> **Exercise prompt**
No pictures belong in the copy. Retype exactly, and only, the stretch of lines below from the one with "ring pip: (456, 158)" through the one with "ring pip: (876, 782)".

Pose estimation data
———

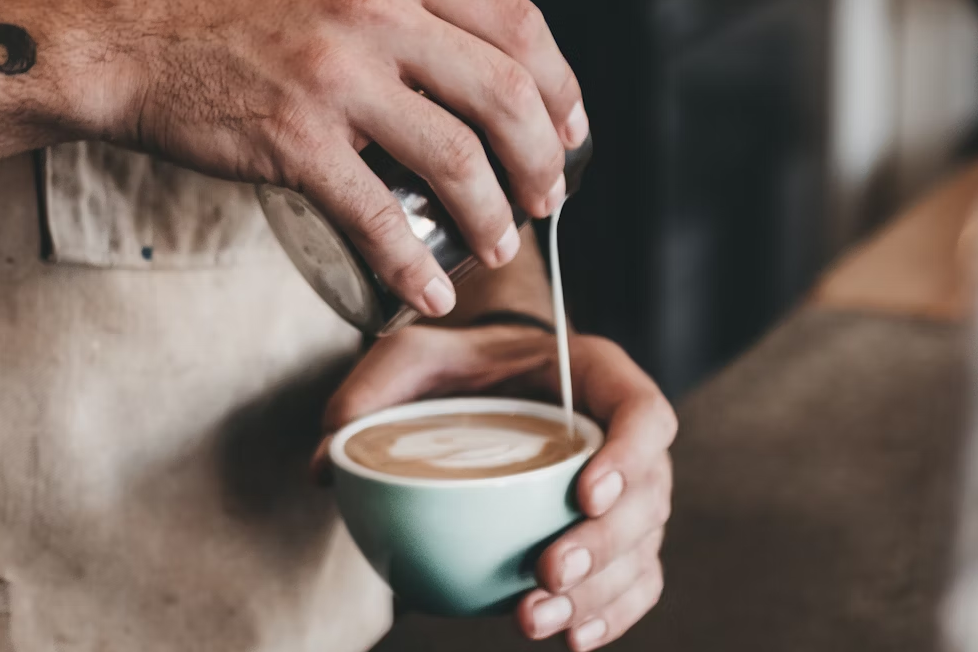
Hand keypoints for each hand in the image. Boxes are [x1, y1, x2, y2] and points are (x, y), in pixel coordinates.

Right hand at [68, 0, 587, 317]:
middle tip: (546, 199)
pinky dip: (413, 265)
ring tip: (498, 246)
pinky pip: (377, 215)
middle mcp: (375, 7)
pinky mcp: (294, 137)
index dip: (562, 89)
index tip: (570, 132)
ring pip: (456, 158)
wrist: (120, 32)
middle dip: (543, 161)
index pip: (520, 25)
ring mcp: (336, 73)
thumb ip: (400, 3)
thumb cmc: (221, 8)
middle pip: (505, 95)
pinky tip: (430, 291)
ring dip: (492, 217)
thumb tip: (468, 68)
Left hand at [316, 324, 675, 650]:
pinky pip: (635, 580)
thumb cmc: (462, 364)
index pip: (644, 411)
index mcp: (596, 377)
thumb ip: (373, 390)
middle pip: (649, 496)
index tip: (584, 493)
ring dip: (599, 592)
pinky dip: (612, 614)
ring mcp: (627, 491)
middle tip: (547, 572)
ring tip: (535, 619)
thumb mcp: (414, 355)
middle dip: (605, 544)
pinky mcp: (614, 535)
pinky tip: (571, 638)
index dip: (629, 455)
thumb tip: (329, 464)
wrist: (490, 382)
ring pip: (641, 548)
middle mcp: (623, 436)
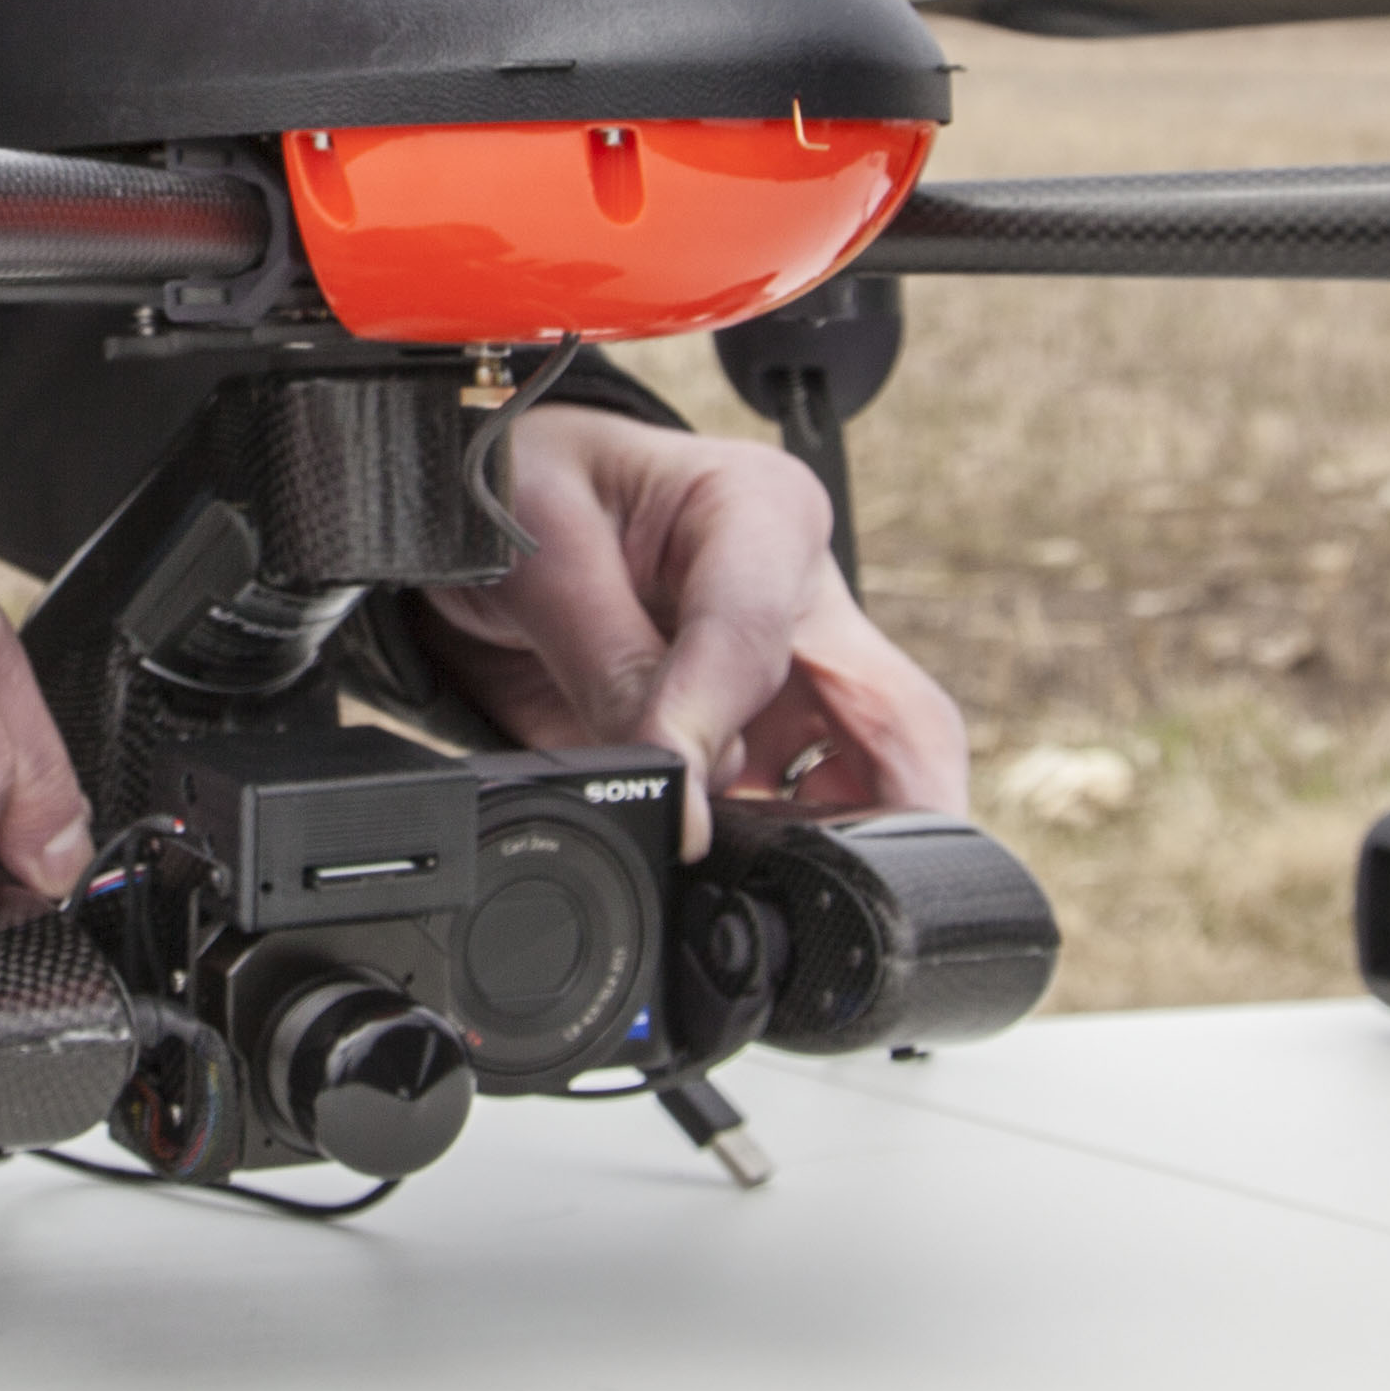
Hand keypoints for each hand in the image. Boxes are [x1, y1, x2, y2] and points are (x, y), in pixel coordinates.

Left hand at [402, 400, 970, 855]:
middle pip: (899, 724)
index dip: (712, 731)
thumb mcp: (544, 557)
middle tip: (858, 899)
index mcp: (762, 512)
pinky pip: (804, 814)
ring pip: (876, 782)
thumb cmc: (524, 489)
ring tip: (770, 901)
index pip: (755, 638)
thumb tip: (667, 790)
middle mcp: (801, 597)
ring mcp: (792, 675)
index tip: (675, 808)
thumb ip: (609, 672)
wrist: (489, 512)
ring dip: (839, 852)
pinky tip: (738, 890)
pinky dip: (783, 859)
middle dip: (900, 823)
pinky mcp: (760, 735)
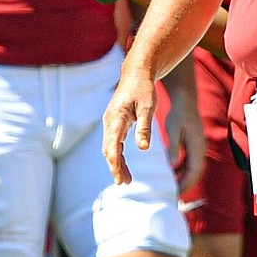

———

> **Result for this task**
ring pip: (456, 158)
wrist: (120, 32)
middle dip: (543, 161)
index pip: (520, 25)
ring mcp: (336, 73)
thumb ip: (400, 3)
thumb cmc: (221, 8)
middle pip: (505, 95)
pinky tip: (430, 291)
ring dip: (492, 217)
thumb tip: (468, 68)
Left hand at [316, 324, 675, 650]:
pinky pip: (635, 580)
thumb cmc: (462, 364)
index pip: (644, 411)
index mcp: (596, 377)
thumb ip: (373, 390)
middle pip: (649, 496)
index tip: (584, 493)
ring dip: (599, 592)
pinky dip: (612, 614)
ring mcp: (627, 491)
middle tip: (547, 572)
ring tip: (535, 619)
thumb mcp: (414, 355)
middle dip: (605, 544)
pinky mcp: (614, 535)
pinky tip: (571, 638)
index dip: (629, 455)
thumb tip: (329, 464)
wrist: (490, 382)
ring pip: (641, 548)
middle mcp: (623, 436)
Hand keypoints for each hand in the image. Boxes are [x1, y1, x2, y2] and points are (x, y), in pixel coordinates.

Left hand at [402, 400, 970, 855]:
middle pip: (899, 724)
index dip: (712, 731)
thumb mcp: (544, 557)
middle tip: (858, 899)
index mcp: (762, 512)
pinky pip: (804, 814)
ring pip: (876, 782)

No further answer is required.